Quand la colocation vire au cauchemar...

Publié le par Esprit Campus

Lemonde.fr le 20 octobre 2009

Pour Geoffroy, 19 ans, apprenti dans une école de réparation de pianos au Mans, la colocation dans un quatre-pièces de Saint-Denis (Seine-Saint-Denis), où il suit une formation en alternance à la manufacture Pleyel, a été une drôle d'épreuve. "Mes deux colocataires sont un garçon, surveillant de lycée et musicien de reggae, et une fille, vendeuse dans un magasin de chaussures, raconte Geoffroy. Le garçon, très calme, se lève tôt le matin, comme moi, et se couche dans la soirée. La fille, qui travaille seulement l'après-midi, faisait la fête jusqu'à 2 ou 3 heures du matin. Une nuit, son petit ami est entré dans ma chambre et a allumé la lumière. Une autre fois, j'ai trouvé des draps qui ne m'appartenaient pas dans mon lit, si bien que j'ai fait poser une serrure sur la porte de ma chambre. La fille a ensuite hébergé sa soeur dans le salon pendant quatre mois et il y a eu encore plus de bruit, poursuit-il. J'ai menacé de ne payer que le quart de mon loyer. En représailles, elles ont percé toutes mes boîtes de conserve et débouché mes packs de jus de fruit, si bien que j'ai déposé une main courante au commissariat. L'agence immobilière et le propriétaire ne sont pas intervenus."

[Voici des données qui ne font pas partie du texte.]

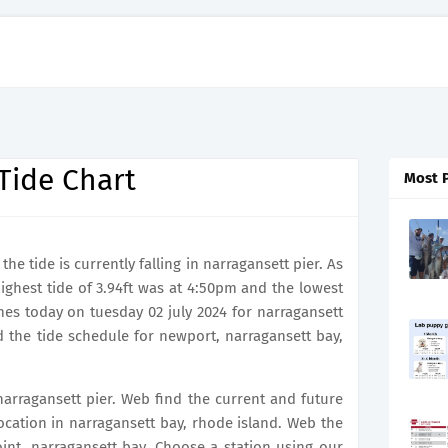
Tide Chart
Most 
e tide is currently falling in narragansett pier. As
highest tide of 3.94ft was at 4:50pm and the lowest
imes today on tuesday 02 july 2024 for narragansett
d the tide schedule for newport, narragansett bay,
 narragansett pier. Web find the current and future
 location in narragansett bay, rhode island. Web the
 point, narragansett bay. Choose a station using our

Le cauchemar a miraculeusement pris fin lorsque "la fille a rencontré un copain qui se couche tôt et qui l'oblige à faire pareil", termine le jeune homme.

La colocation séduit beaucoup de jeunes, mais peut parfois tourner en mauvais film
, comme le montrent un certain nombre d'appels au secours reçus par l'Association départementale d'information sur le logement (ADIL 75). Dans une récente étude, l'ADIL formule des propositions de modifications législatives à l'intention du ministère du logement.

Premier constat : la formule la plus avantageuse pour les colocataires consiste à signer chacun de son côté un bail leur donnant droit à une partie du logement (telle chambre par exemple) et à l'occupation commune des autres pièces. Elle suscite très peu de litiges. Pourtant, les propriétaires ne l'utilisent guère, car elle les oblige à signer un nouveau bail à chaque changement de locataire.

Les propriétaires préfèrent imposer la formule du bail unique, cosigné par tous les locataires : si l'un d'eux s'en va, les autres assument sa quote-part. Ce bail est presque toujours assorti d'une clause de solidarité qui impose au partant de continuer à payer les loyers et les charges jusqu'à l'expiration du bail. Un véritable piège, puisqu'un bail dure au minimum trois ans et peut être reconduit tacitement. L'ADIL assure que des locataires ayant donné leur congé et trouvé un remplaçant ont été sollicités par le propriétaire pour payer les loyers du remplaçant.

Les parents qui se sont portés caution pour leur enfant peuvent aussi avoir une mauvaise surprise s'ils n'ont pas limité leur garantie à sa personne : après le départ de celui-ci, le propriétaire peut leur demander de payer les loyers ou les charges imputables à un locataire défaillant. La solution consiste alors à attaquer en justice ce débiteur, en espérant qu'il soit solvable, et moyennant de nouveaux frais.

"Cette clause est difficilement acceptable pour des colocataires en début de parcours dans la vie étudiante ou la vie active et dont les chemins se séparent au gré des opportunités", note l'ADIL
, qui propose de remplacer la clause de solidarité par l'obligation, pour les locataires, de souscrire une assurance contre les impayés de loyer au profit du propriétaire.

L'ADIL conseille surtout aux locataires de désigner un mandataire, chargé de payer le loyer pour le compte de tous et de faire respecter les règles de la vie en communauté : les heures des visites ou des repas, la répartition des tâches ménagères... et même le planning de l'usage de la salle de bains.



Les Franciliens champions de la cohabitation

La colocation séduit beaucoup de jeunes, comme le montre une récente enquête du site Appartager.com : 52 % des colocataires ont de 18 à 24 ans et 32 % de 25 à 34 ans. C'est l'Ile-de-France (où le marché immobilier est tendu) qui compte le plus grand nombre de colocataires, à en juger par les caisses d'allocations familiales. En 2007, les bénéficiaires d'une aide au logement étaient 7 % à cohabiter dans la capitale, contre 3,4 % sur l'ensemble du territoire.